All the main parties have had to drop potential parliamentary candidates over inappropriate comments, however this has been the case for more Reform candidates than other parties.

The party has blamed a company it hired to conduct background checks on would-be candidates, claiming it failed to carry out vetting before the election was called.

Mr Farage also faced angry questions from the Question Time audience about a recording broadcast by Channel 4 which showed Andrew Parker, a canvasser for Reform UK, using a racist term about Prime Minister Rishi Sunak.

On Friday Mr Sunak said it made him “angry” that his daughters had to see a Reform campaigner using racist language about him.

Mr Farage described the comments as a “tirade of invective abuse” but suggested the man may have been paid and claimed it was “a political setup of astonishing proportions”.

Reform UK said it had reported Channel 4 to the elections watchdog, the Electoral Commission, for alleged election interference.

The party said it would also be demanding an investigation by media regulator Ofcom.
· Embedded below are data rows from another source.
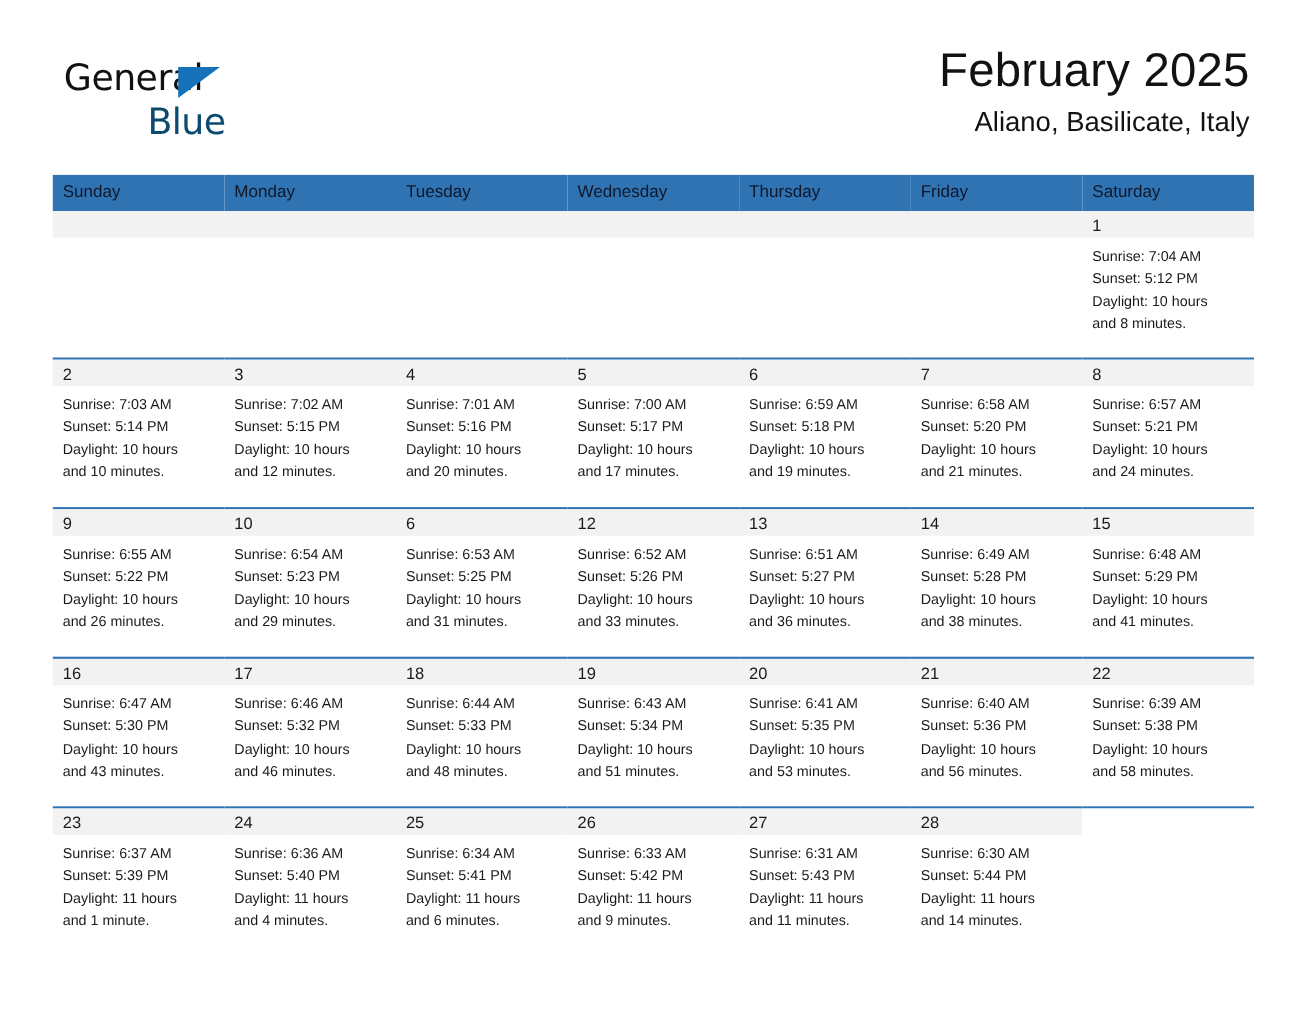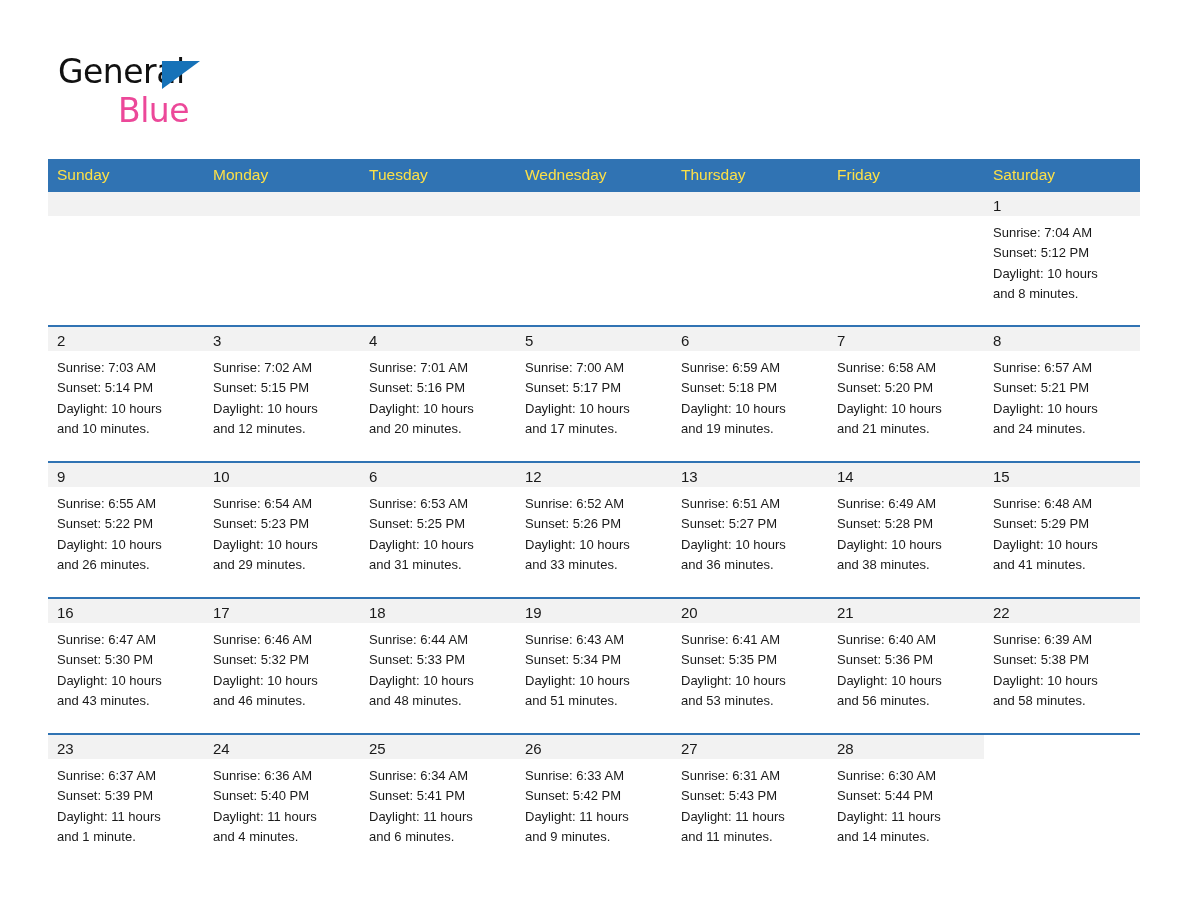"February 2025" div.title-block { html: none -> <div> <h1>February 2025</h1> <h2>Aliano, Basilicate, Italy</h2> </div> }
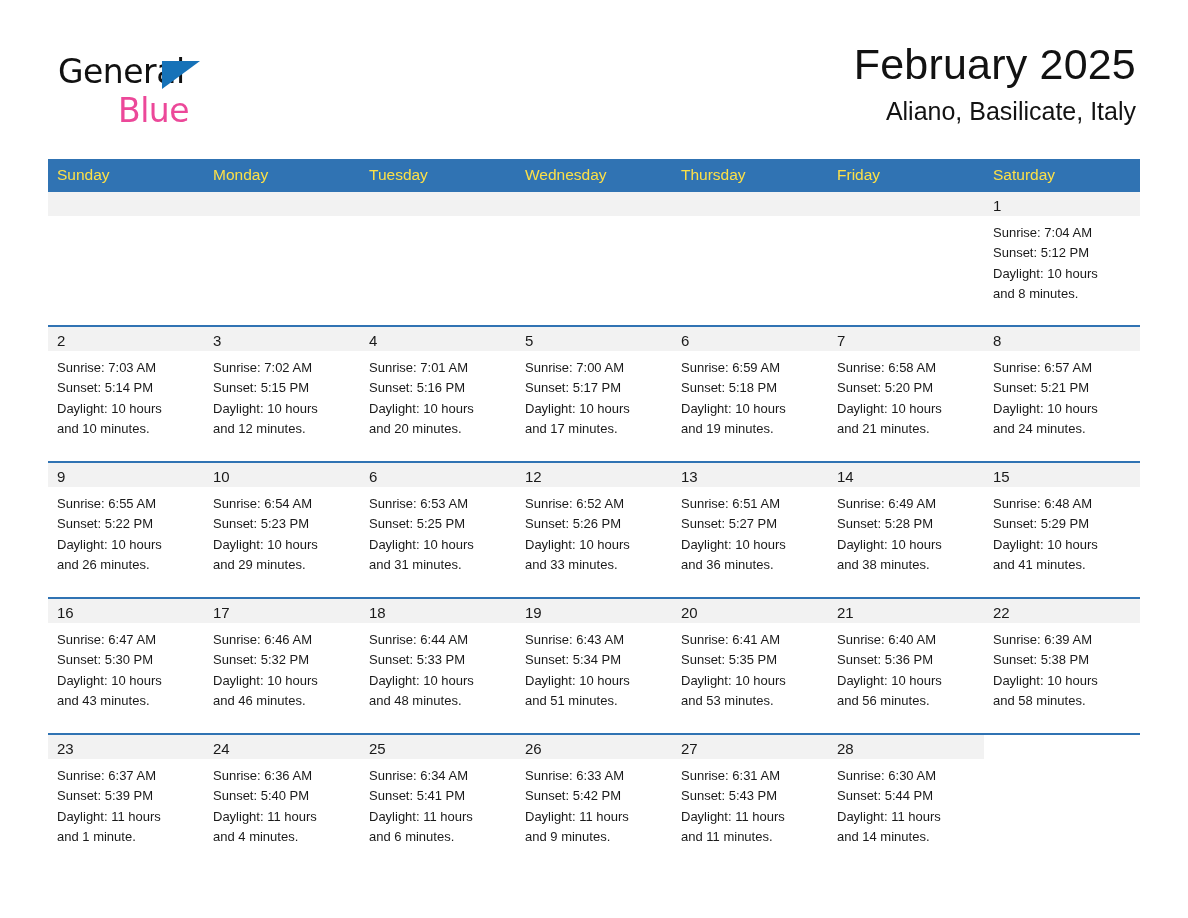"Blue" .logo-row2 { color: #ec4899 -> #0c4a6e; margin-left: 60px -> 76px }
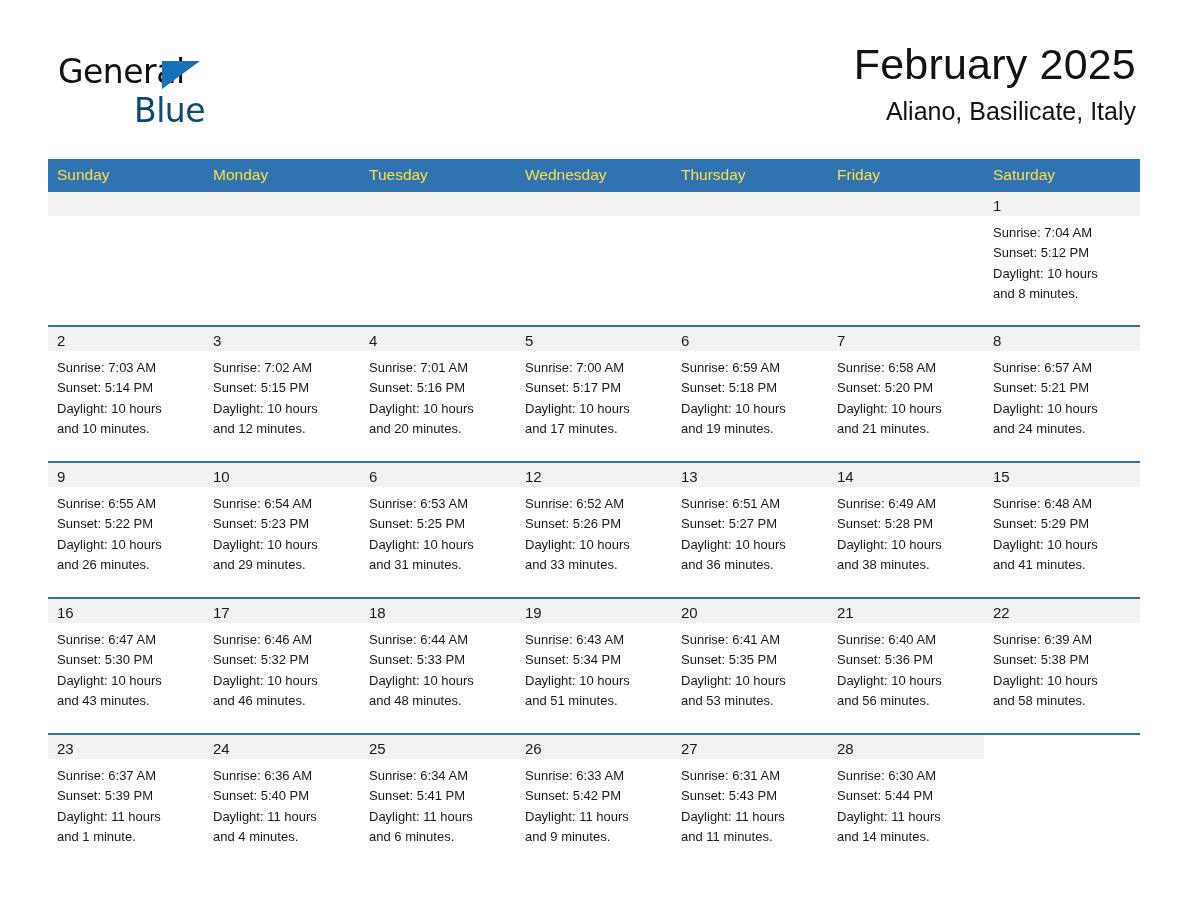"Sunday" thead th { color: #fde047 -> #0f172a }
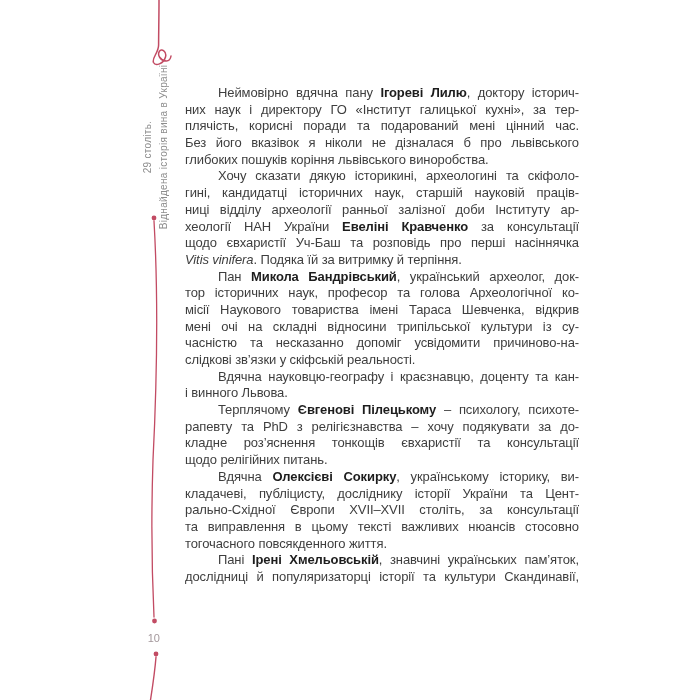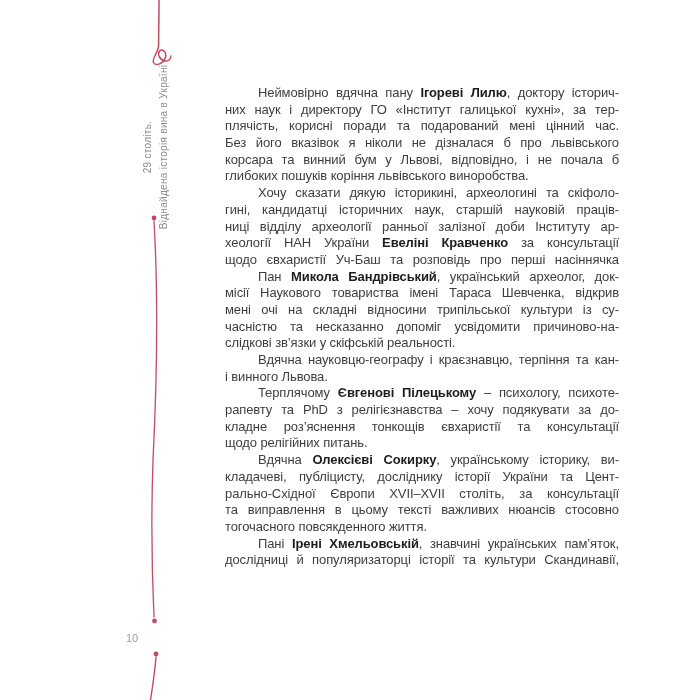"Неймовірно вдячна пану Ігореві Лилю," .body-text { margin-left: 40px -> none }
On Friday, Channel 4 News said it stood by its “rigorous and duly impartial journalism”, adding that it met Mr Parker for the first time at Reform UK party headquarters and had not paid him any money.

In a statement, Mr Parker said he wanted to “apologise profusely to Nigel Farage and the Reform Party if my personal views have reflected badly on them and brought them into disrepute as this was not my intention”.

Essex Police had said they were “urgently assessing” comments in the programme “to establish if there are any criminal offences”.

In a later statement, Hertfordshire Police said they arrested a man in his 60s on Saturday “on suspicion of causing a public order offence. Following further review and liaison with Essex Police he is being released with no further action”.

A Reform spokesman confirmed that another individual filmed in Channel 4’s undercover report, George Jones, was a genuine party volunteer.

In the footage, Mr Jones, a longtime party activist who organises events for Mr Farage, calls a Pride flag on a police car a “degenerate flag”.

He repeatedly suggests members of the LGBT+ community are paedophiles and criticises police attending Pride.

The spokesperson said “you can’t sack a volunteer” but that Mr Jones was “no longer involved in the campaign”, adding: “He’s gone.”

Asked if Reform UK and Mr Farage would also say they wanted nothing to do with Mr Jones in the light of his remarks, the spokesperson said there was a “difference” between Mr Jones’ case and that of Mr Parker.

Both individuals were no longer part of the campaign, he said, but Mr Jones was previously known to Reform UK and his remarks were “much more banterish”, while they had no idea who Mr Parker was and his comments were “far beyond the pale”.

Mr Farage has previously described Mr Jones’s comments as “vulgar, drunk and wrong”.

Both Labour and the Conservatives criticised Mr Farage’s leadership of Reform UK on Saturday.

Security minister Tom Tugendhat told Times Radio there was a “pattern of racist and misogynistic views” within Reform UK, and said Mr Farage had “clearly done almost no due diligence on who he’s asking to carry his message”.

Sir Keir Starmer praised the prime minister’s public criticism of Mr Farage and said “I share his disgust”.

The Labour leader said Mr Farage had failed to address the “tone, the culture and the standards” of his party.